▸ INFORMATION SHOWN
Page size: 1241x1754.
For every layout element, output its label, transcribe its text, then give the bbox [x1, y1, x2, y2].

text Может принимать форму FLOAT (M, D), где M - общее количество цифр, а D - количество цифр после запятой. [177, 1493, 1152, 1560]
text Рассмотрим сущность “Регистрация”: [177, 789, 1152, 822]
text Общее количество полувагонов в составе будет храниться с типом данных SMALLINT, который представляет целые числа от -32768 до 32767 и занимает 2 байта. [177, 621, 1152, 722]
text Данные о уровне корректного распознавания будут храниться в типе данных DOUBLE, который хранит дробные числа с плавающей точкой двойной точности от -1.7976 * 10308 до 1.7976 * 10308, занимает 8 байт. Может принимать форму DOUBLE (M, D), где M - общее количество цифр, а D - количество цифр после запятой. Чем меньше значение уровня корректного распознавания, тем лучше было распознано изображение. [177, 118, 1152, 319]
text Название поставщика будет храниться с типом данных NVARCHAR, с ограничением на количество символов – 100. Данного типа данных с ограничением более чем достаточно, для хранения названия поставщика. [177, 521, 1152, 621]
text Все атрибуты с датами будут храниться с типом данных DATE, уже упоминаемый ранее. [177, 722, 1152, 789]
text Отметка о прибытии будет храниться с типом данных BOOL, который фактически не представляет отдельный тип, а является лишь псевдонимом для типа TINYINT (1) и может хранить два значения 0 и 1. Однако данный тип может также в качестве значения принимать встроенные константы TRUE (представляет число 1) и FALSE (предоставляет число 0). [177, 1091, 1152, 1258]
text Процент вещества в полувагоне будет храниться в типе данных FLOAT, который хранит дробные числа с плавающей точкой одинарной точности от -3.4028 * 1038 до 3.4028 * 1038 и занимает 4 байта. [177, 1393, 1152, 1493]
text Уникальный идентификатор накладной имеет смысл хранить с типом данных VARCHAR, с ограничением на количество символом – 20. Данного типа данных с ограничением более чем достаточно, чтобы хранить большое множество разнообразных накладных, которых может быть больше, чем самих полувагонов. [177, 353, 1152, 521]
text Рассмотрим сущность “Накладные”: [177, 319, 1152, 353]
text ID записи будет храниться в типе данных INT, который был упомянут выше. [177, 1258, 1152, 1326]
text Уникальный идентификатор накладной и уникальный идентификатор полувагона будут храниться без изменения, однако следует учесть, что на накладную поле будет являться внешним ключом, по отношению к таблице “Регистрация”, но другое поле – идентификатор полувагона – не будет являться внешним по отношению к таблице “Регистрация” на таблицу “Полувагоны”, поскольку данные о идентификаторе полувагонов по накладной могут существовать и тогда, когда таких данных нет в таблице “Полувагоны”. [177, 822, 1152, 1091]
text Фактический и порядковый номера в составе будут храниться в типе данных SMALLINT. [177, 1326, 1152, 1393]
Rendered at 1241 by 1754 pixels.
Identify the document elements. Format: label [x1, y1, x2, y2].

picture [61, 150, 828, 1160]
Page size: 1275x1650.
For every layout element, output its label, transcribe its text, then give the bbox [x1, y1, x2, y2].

▸ WHAT THE TASK ASKS
The full listing should be restated word for word.

▸ RESULT
Page size: 1241x1754.
For every layout element, output its label, transcribe its text, then give the bbox [x1, y1, x2, y2].

text Может принимать форму FLOAT (M, D), где M - общее количество цифр, а D - количество цифр после запятой. [177, 1493, 1152, 1560]
text Рассмотрим сущность “Регистрация”: [177, 789, 1152, 822]
text Общее количество полувагонов в составе будет храниться с типом данных SMALLINT, который представляет целые числа от -32768 до 32767 и занимает 2 байта. [177, 621, 1152, 722]
text Данные о уровне корректного распознавания будут храниться в типе данных DOUBLE, который хранит дробные числа с плавающей точкой двойной точности от -1.7976 * 10308 до 1.7976 * 10308, занимает 8 байт. Может принимать форму DOUBLE (M, D), где M - общее количество цифр, а D - количество цифр после запятой. Чем меньше значение уровня корректного распознавания, тем лучше было распознано изображение. [177, 118, 1152, 319]
text Название поставщика будет храниться с типом данных NVARCHAR, с ограничением на количество символов – 100. Данного типа данных с ограничением более чем достаточно, для хранения названия поставщика. [177, 521, 1152, 621]
text Все атрибуты с датами будут храниться с типом данных DATE, уже упоминаемый ранее. [177, 722, 1152, 789]
text Отметка о прибытии будет храниться с типом данных BOOL, который фактически не представляет отдельный тип, а является лишь псевдонимом для типа TINYINT (1) и может хранить два значения 0 и 1. Однако данный тип может также в качестве значения принимать встроенные константы TRUE (представляет число 1) и FALSE (предоставляет число 0). [177, 1091, 1152, 1258]
text Процент вещества в полувагоне будет храниться в типе данных FLOAT, который хранит дробные числа с плавающей точкой одинарной точности от -3.4028 * 1038 до 3.4028 * 1038 и занимает 4 байта. [177, 1393, 1152, 1493]
text Уникальный идентификатор накладной имеет смысл хранить с типом данных VARCHAR, с ограничением на количество символом – 20. Данного типа данных с ограничением более чем достаточно, чтобы хранить большое множество разнообразных накладных, которых может быть больше, чем самих полувагонов. [177, 353, 1152, 521]
text Рассмотрим сущность “Накладные”: [177, 319, 1152, 353]
text ID записи будет храниться в типе данных INT, который был упомянут выше. [177, 1258, 1152, 1326]
text Уникальный идентификатор накладной и уникальный идентификатор полувагона будут храниться без изменения, однако следует учесть, что на накладную поле будет являться внешним ключом, по отношению к таблице “Регистрация”, но другое поле – идентификатор полувагона – не будет являться внешним по отношению к таблице “Регистрация” на таблицу “Полувагоны”, поскольку данные о идентификаторе полувагонов по накладной могут существовать и тогда, когда таких данных нет в таблице “Полувагоны”. [177, 822, 1152, 1091]
text Фактический и порядковый номера в составе будут храниться в типе данных SMALLINT. [177, 1326, 1152, 1393]
Rendered at 1241 by 1754 pixels.
Identify the document elements. Format: label [x1, y1, x2, y2].

picture [61, 150, 828, 1160]
Page size: 1275x1650.
For every layout element, output its label, transcribe its text, then give the bbox [x1, y1, x2, y2].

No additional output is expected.